**TEXT SECTION**
◆ ◆ ◆

The Republican Party now IS the conservative movement.Call them teabaggers or wingnuts - it's all the same. Don't talk to me about "moderate" Republicans, or "pragmatic" conservatives. There aren't any - they've either been cowed or destroyed.

And just to dispense with the false equivalence, I think everyone should be aware that the Democrats remain what they have always been - an uneasy coalition of competing out-groups who will accept as allies whoever is willing to adopt the label. The idea that liberals dominate the party - when liberals have gotten precisely nothing out of the large Democratic majorities in Congress - is absurd. Today's Democratic Party is in fact far, far more moderate than the party we saw even twenty years ago. And besides, liberals love nothing more than arguing about public policy. We like science. We like evidence. We adore reasoned discussion about public ends. Liberals simply aren't that dangerous to anyone, unlike the current crew, white nationalists intent on reshaping America into some bizarro-world Norman Rockwell painting, only this time with grandma packing a pistol.

So we have two parties: one that has been subsumed body and soul by a profoundly authoritarian, chauvinistic, screaming clique of fanatics. And the other that is so riven by internal squabbling, so unwilling to come to grips with the crises facing the country, so lacking in nerve, that no majority - however large - would ever be enough. The analogy seems clear enough to me. If the Republicans are today's Calhounists, the Democrats are the Whigs.

◆ ◆ ◆

**INFORMATION PROVIDED**
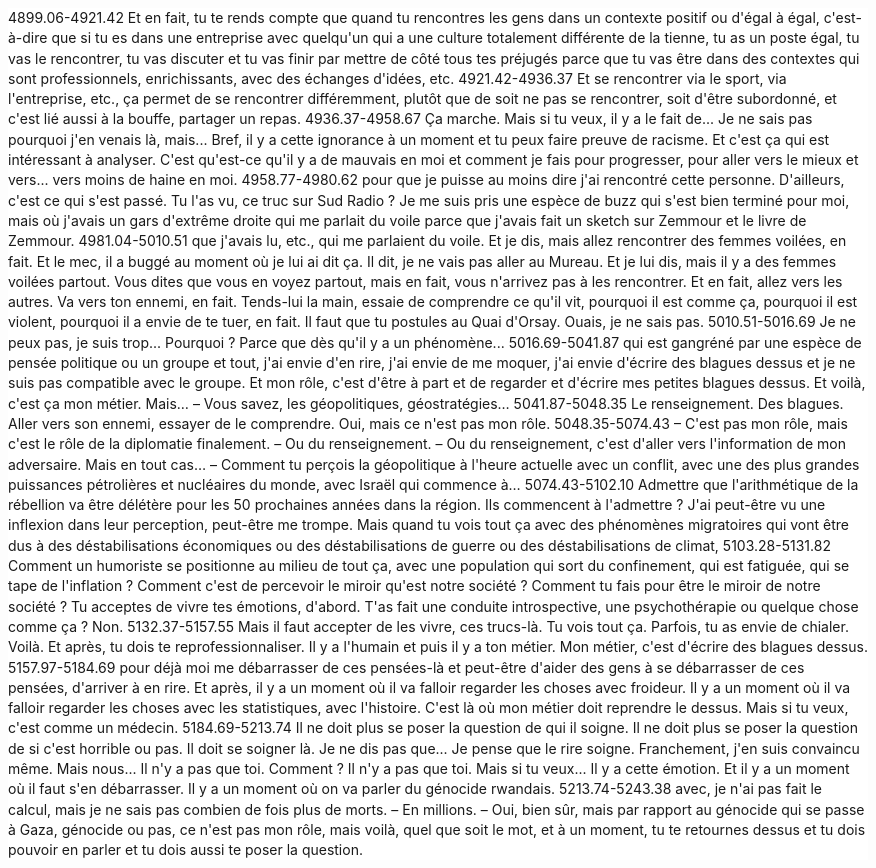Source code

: 4899.06-4921.42   Et en fait, tu te rends compte que quand tu rencontres les gens dans un contexte positif ou d'égal à égal, c'est-à-dire que si tu es dans une entreprise avec quelqu'un qui a une culture totalement différente de la tienne, tu as un poste égal, tu vas le rencontrer, tu vas discuter et tu vas finir par mettre de côté tous tes préjugés parce que tu vas être dans des contextes qui sont professionnels, enrichissants, avec des échanges d'idées, etc.
4921.42-4936.37   Et se rencontrer via le sport, via l'entreprise, etc., ça permet de se rencontrer différemment, plutôt que de soit ne pas se rencontrer, soit d'être subordonné, et c'est lié aussi à la bouffe, partager un repas.
4936.37-4958.67   Ça marche. Mais si tu veux, il y a le fait de... Je ne sais pas pourquoi j'en venais là, mais... Bref, il y a cette ignorance à un moment et tu peux faire preuve de racisme. Et c'est ça qui est intéressant à analyser. C'est qu'est-ce qu'il y a de mauvais en moi et comment je fais pour progresser, pour aller vers le mieux et vers... vers moins de haine en moi.
4958.77-4980.62   pour que je puisse au moins dire j'ai rencontré cette personne. D'ailleurs, c'est ce qui s'est passé. Tu l'as vu, ce truc sur Sud Radio ? Je me suis pris une espèce de buzz qui s'est bien terminé pour moi, mais où j'avais un gars d'extrême droite qui me parlait du voile parce que j'avais fait un sketch sur Zemmour et le livre de Zemmour.
4981.04-5010.51   que j'avais lu, etc., qui me parlaient du voile. Et je dis, mais allez rencontrer des femmes voilées, en fait. Et le mec, il a buggé au moment où je lui ai dit ça. Il dit, je ne vais pas aller au Mureau. Et je lui dis, mais il y a des femmes voilées partout. Vous dites que vous en voyez partout, mais en fait, vous n'arrivez pas à les rencontrer. Et en fait, allez vers les autres. Va vers ton ennemi, en fait. Tends-lui la main, essaie de comprendre ce qu'il vit, pourquoi il est comme ça, pourquoi il est violent, pourquoi il a envie de te tuer, en fait. Il faut que tu postules au Quai d'Orsay. Ouais, je ne sais pas.
5010.51-5016.69   Je ne peux pas, je suis trop... Pourquoi ? Parce que dès qu'il y a un phénomène...
5016.69-5041.87   qui est gangréné par une espèce de pensée politique ou un groupe et tout, j'ai envie d'en rire, j'ai envie de me moquer, j'ai envie d'écrire des blagues dessus et je ne suis pas compatible avec le groupe. Et mon rôle, c'est d'être à part et de regarder et d'écrire mes petites blagues dessus. Et voilà, c'est ça mon métier. Mais… – Vous savez, les géopolitiques, géostratégies…
5041.87-5048.35   Le renseignement. Des blagues. Aller vers son ennemi, essayer de le comprendre. Oui, mais ce n'est pas mon rôle.
5048.35-5074.43   – C'est pas mon rôle, mais c'est le rôle de la diplomatie finalement. – Ou du renseignement. – Ou du renseignement, c'est d'aller vers l'information de mon adversaire. Mais en tout cas… – Comment tu perçois la géopolitique à l'heure actuelle avec un conflit, avec une des plus grandes puissances pétrolières et nucléaires du monde, avec Israël qui commence à…
5074.43-5102.10   Admettre que l'arithmétique de la rébellion va être délétère pour les 50 prochaines années dans la région. Ils commencent à l'admettre ? J'ai peut-être vu une inflexion dans leur perception, peut-être me trompe. Mais quand tu vois tout ça avec des phénomènes migratoires qui vont être dus à des déstabilisations économiques ou des déstabilisations de guerre ou des déstabilisations de climat,
5103.28-5131.82   Comment un humoriste se positionne au milieu de tout ça, avec une population qui sort du confinement, qui est fatiguée, qui se tape de l'inflation ? Comment c'est de percevoir le miroir qu'est notre société ? Comment tu fais pour être le miroir de notre société ? Tu acceptes de vivre tes émotions, d'abord. T'as fait une conduite introspective, une psychothérapie ou quelque chose comme ça ? Non.
5132.37-5157.55   Mais il faut accepter de les vivre, ces trucs-là. Tu vois tout ça. Parfois, tu as envie de chialer. Voilà. Et après, tu dois te reprofessionnaliser. Il y a l'humain et puis il y a ton métier. Mon métier, c'est d'écrire des blagues dessus.
5157.97-5184.69   pour déjà moi me débarrasser de ces pensées-là et peut-être d'aider des gens à se débarrasser de ces pensées, d'arriver à en rire. Et après, il y a un moment où il va falloir regarder les choses avec froideur. Il y a un moment où il va falloir regarder les choses avec les statistiques, avec l'histoire. C'est là où mon métier doit reprendre le dessus. Mais si tu veux, c'est comme un médecin.
5184.69-5213.74   Il ne doit plus se poser la question de qui il soigne. Il ne doit plus se poser la question de si c'est horrible ou pas. Il doit se soigner là. Je ne dis pas que... Je pense que le rire soigne. Franchement, j'en suis convaincu même. Mais nous... Il n'y a pas que toi. Comment ? Il n'y a pas que toi. Mais si tu veux... Il y a cette émotion. Et il y a un moment où il faut s'en débarrasser. Il y a un moment où on va parler du génocide rwandais.
5213.74-5243.38   avec, je n'ai pas fait le calcul, mais je ne sais pas combien de fois plus de morts. – En millions. – Oui, bien sûr, mais par rapport au génocide qui se passe à Gaza, génocide ou pas, ce n'est pas mon rôle, mais voilà, quel que soit le mot, et à un moment, tu te retournes dessus et tu dois pouvoir en parler et tu dois aussi te poser la question.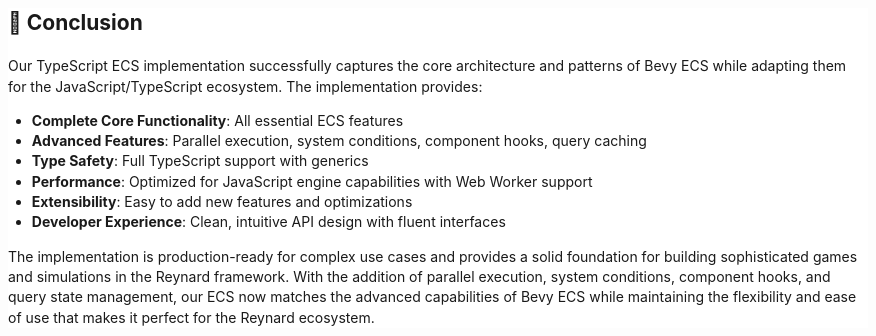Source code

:## 🎉 Conclusion

Our TypeScript ECS implementation successfully captures the core architecture and patterns of Bevy ECS while
adapting them for the JavaScript/TypeScript ecosystem. The implementation provides:

- **Complete Core Functionality**: All essential ECS features
- **Advanced Features**: Parallel execution, system conditions, component hooks, query caching
- **Type Safety**: Full TypeScript support with generics
- **Performance**: Optimized for JavaScript engine capabilities with Web Worker support
- **Extensibility**: Easy to add new features and optimizations
- **Developer Experience**: Clean, intuitive API design with fluent interfaces

The implementation is production-ready for complex use cases and
provides a solid foundation for building sophisticated games and
simulations in the Reynard framework. With the addition of parallel execution, system conditions, component hooks, and
query state management, our ECS now matches the advanced capabilities of Bevy ECS while
maintaining the flexibility and ease of use that makes it perfect for the Reynard ecosystem.
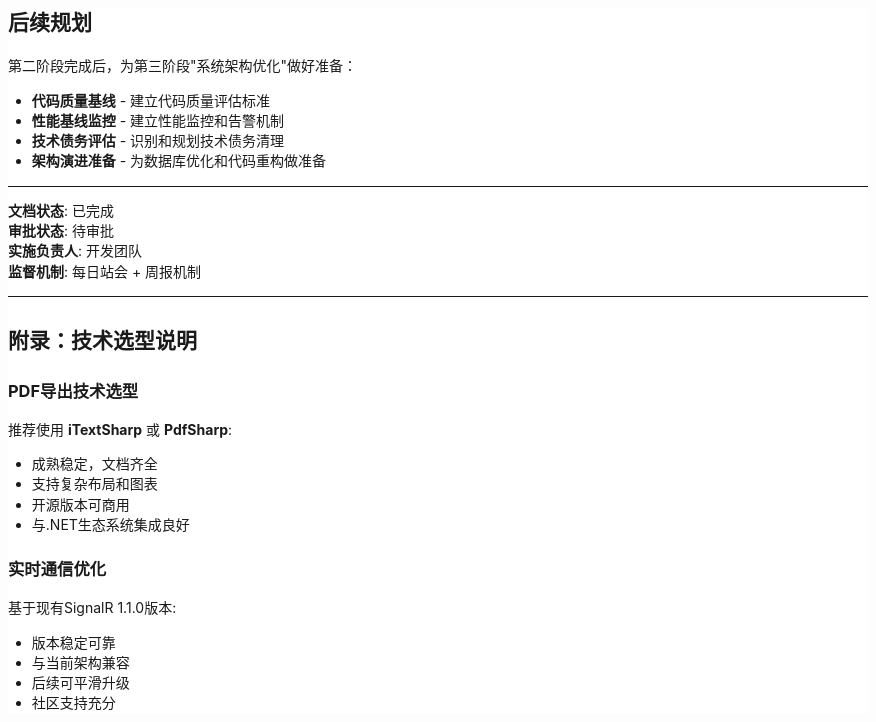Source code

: ## 后续规划

第二阶段完成后，为第三阶段"系统架构优化"做好准备：
- **代码质量基线** - 建立代码质量评估标准
- **性能基线监控** - 建立性能监控和告警机制
- **技术债务评估** - 识别和规划技术债务清理
- **架构演进准备** - 为数据库优化和代码重构做准备

---

**文档状态**: 已完成  
**审批状态**: 待审批  
**实施负责人**: 开发团队  
**监督机制**: 每日站会 + 周报机制  

---

## 附录：技术选型说明

### PDF导出技术选型
推荐使用 **iTextSharp** 或 **PdfSharp**:
- 成熟稳定，文档齐全
- 支持复杂布局和图表
- 开源版本可商用
- 与.NET生态系统集成良好

### 实时通信优化
基于现有SignalR 1.1.0版本:
- 版本稳定可靠
- 与当前架构兼容
- 后续可平滑升级
- 社区支持充分 

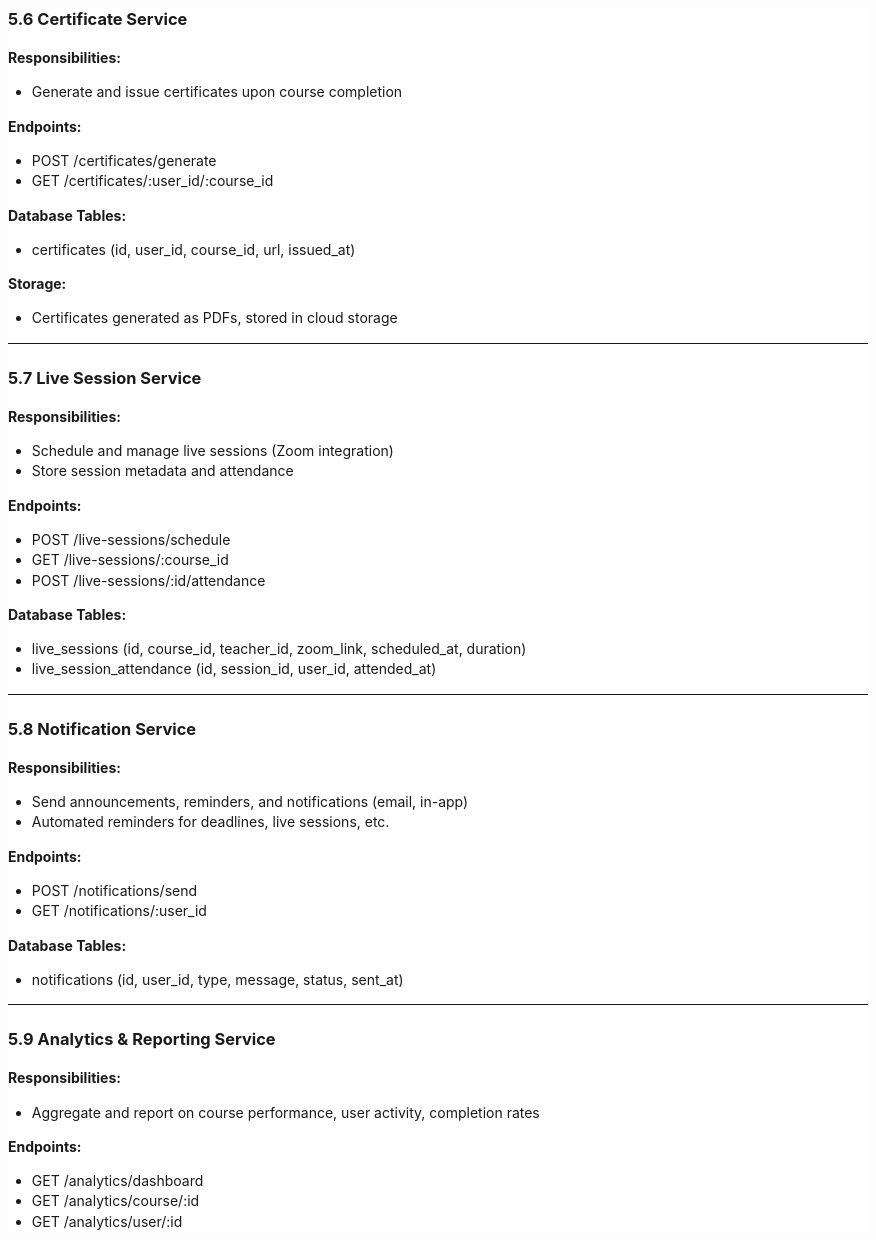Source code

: ### 5.6 Certificate Service

**Responsibilities:**
- Generate and issue certificates upon course completion

**Endpoints:**
- POST /certificates/generate
- GET /certificates/:user_id/:course_id

**Database Tables:**
- certificates (id, user_id, course_id, url, issued_at)

**Storage:**
- Certificates generated as PDFs, stored in cloud storage

---

### 5.7 Live Session Service

**Responsibilities:**
- Schedule and manage live sessions (Zoom integration)
- Store session metadata and attendance

**Endpoints:**
- POST /live-sessions/schedule
- GET /live-sessions/:course_id
- POST /live-sessions/:id/attendance

**Database Tables:**
- live_sessions (id, course_id, teacher_id, zoom_link, scheduled_at, duration)
- live_session_attendance (id, session_id, user_id, attended_at)

---

### 5.8 Notification Service

**Responsibilities:**
- Send announcements, reminders, and notifications (email, in-app)
- Automated reminders for deadlines, live sessions, etc.

**Endpoints:**
- POST /notifications/send
- GET /notifications/:user_id

**Database Tables:**
- notifications (id, user_id, type, message, status, sent_at)

---

### 5.9 Analytics & Reporting Service

**Responsibilities:**
- Aggregate and report on course performance, user activity, completion rates

**Endpoints:**
- GET /analytics/dashboard
- GET /analytics/course/:id
- GET /analytics/user/:id
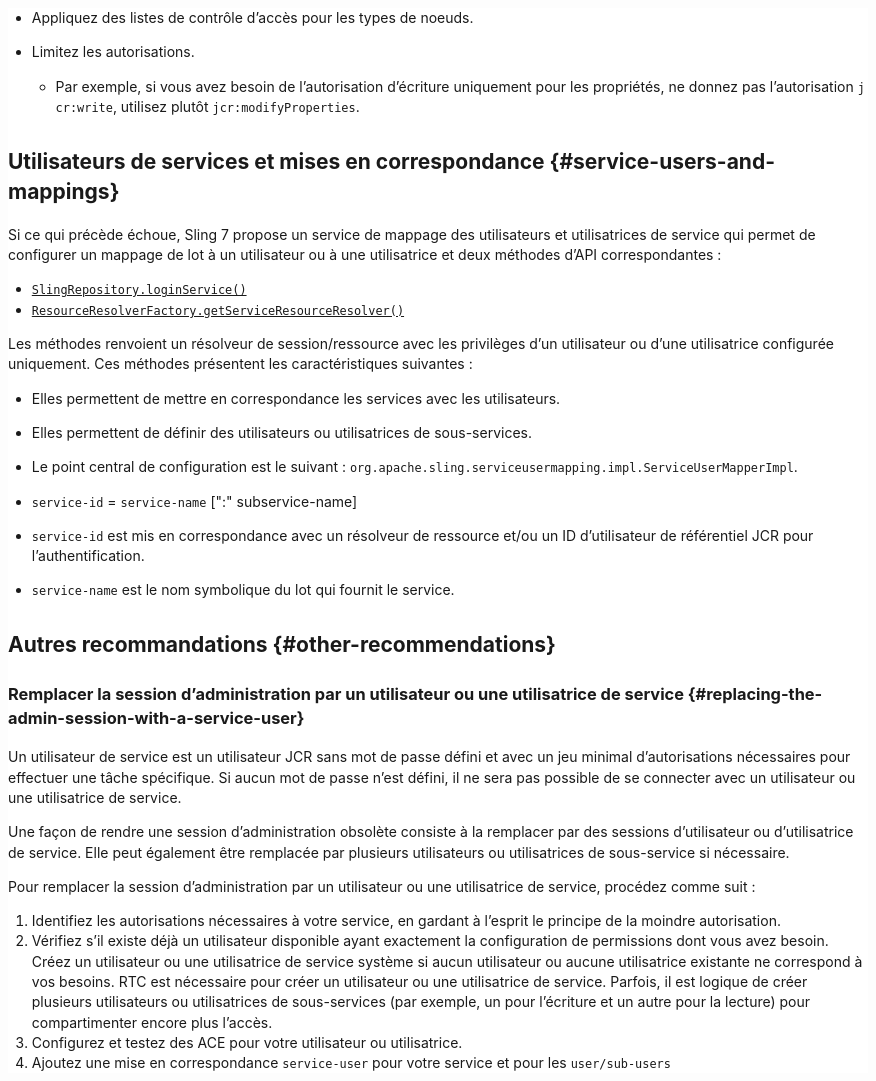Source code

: * Appliquez des listes de contrôle d’accès pour les types de noeuds.
* Limitez les autorisations.

   * Par exemple, si vous avez besoin de l’autorisation d’écriture uniquement pour les propriétés, ne donnez pas l’autorisation `jcr:write`, utilisez plutôt `jcr:modifyProperties`.

## Utilisateurs de services et mises en correspondance {#service-users-and-mappings}

Si ce qui précède échoue, Sling 7 propose un service de mappage des utilisateurs et utilisatrices de service qui permet de configurer un mappage de lot à un utilisateur ou à une utilisatrice et deux méthodes d’API correspondantes :

* [`SlingRepository.loginService()`](https://sling.apache.org/apidocs/sling7/org/apache/sling/jcr/api/SlingRepository.html#loginService-java.lang.String-java.lang.String-)
* [`ResourceResolverFactory.getServiceResourceResolver()`](https://sling.apache.org/apidocs/sling7/org/apache/sling/api/resource/ResourceResolverFactory.html#getServiceResourceResolver-java.util.Map-)

Les méthodes renvoient un résolveur de session/ressource avec les privilèges d’un utilisateur ou d’une utilisatrice configurée uniquement. Ces méthodes présentent les caractéristiques suivantes :

* Elles permettent de mettre en correspondance les services avec les utilisateurs.
* Elles permettent de définir des utilisateurs ou utilisatrices de sous-services.
* Le point central de configuration est le suivant : `org.apache.sling.serviceusermapping.impl.ServiceUserMapperImpl`.
* `service-id` = `service-name` [&quot;:&quot; subservice-name]

* `service-id` est mis en correspondance avec un résolveur de ressource et/ou un ID d’utilisateur de référentiel JCR pour l’authentification.
* `service-name` est le nom symbolique du lot qui fournit le service.

## Autres recommandations {#other-recommendations}

### Remplacer la session d’administration par un utilisateur ou une utilisatrice de service {#replacing-the-admin-session-with-a-service-user}

Un utilisateur de service est un utilisateur JCR sans mot de passe défini et avec un jeu minimal d’autorisations nécessaires pour effectuer une tâche spécifique. Si aucun mot de passe n’est défini, il ne sera pas possible de se connecter avec un utilisateur ou une utilisatrice de service.

Une façon de rendre une session d’administration obsolète consiste à la remplacer par des sessions d’utilisateur ou d’utilisatrice de service. Elle peut également être remplacée par plusieurs utilisateurs ou utilisatrices de sous-service si nécessaire.

Pour remplacer la session d’administration par un utilisateur ou une utilisatrice de service, procédez comme suit :

1. Identifiez les autorisations nécessaires à votre service, en gardant à l’esprit le principe de la moindre autorisation.
1. Vérifiez s’il existe déjà un utilisateur disponible ayant exactement la configuration de permissions dont vous avez besoin. Créez un utilisateur ou une utilisatrice de service système si aucun utilisateur ou aucune utilisatrice existante ne correspond à vos besoins. RTC est nécessaire pour créer un utilisateur ou une utilisatrice de service. Parfois, il est logique de créer plusieurs utilisateurs ou utilisatrices de sous-services (par exemple, un pour l’écriture et un autre pour la lecture) pour compartimenter encore plus l’accès.
1. Configurez et testez des ACE pour votre utilisateur ou utilisatrice.
1. Ajoutez une mise en correspondance `service-user` pour votre service et pour les `user/sub-users`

◆ ◆ ◆

**APPLY WHAT YOU READ**
1) From the text on the two parties, list everything it says liberals love, like, or adore.
2) In the text on the two parties, rewrite the paragraph beginning "So we have two parties" as a short list that keeps its main points.

**REPLIES**
1)
- Arguing about public policy
- Science
- Evidence
- Reasoned discussion about public ends

2)
- One party has been taken over completely by an authoritarian, chauvinistic, screaming group of fanatics.
- The other is so split by infighting, so unwilling to face the country's crises, and so short on nerve that no majority, however large, would ever be enough.
- The analogy: if the Republicans are today's Calhounists, the Democrats are the Whigs.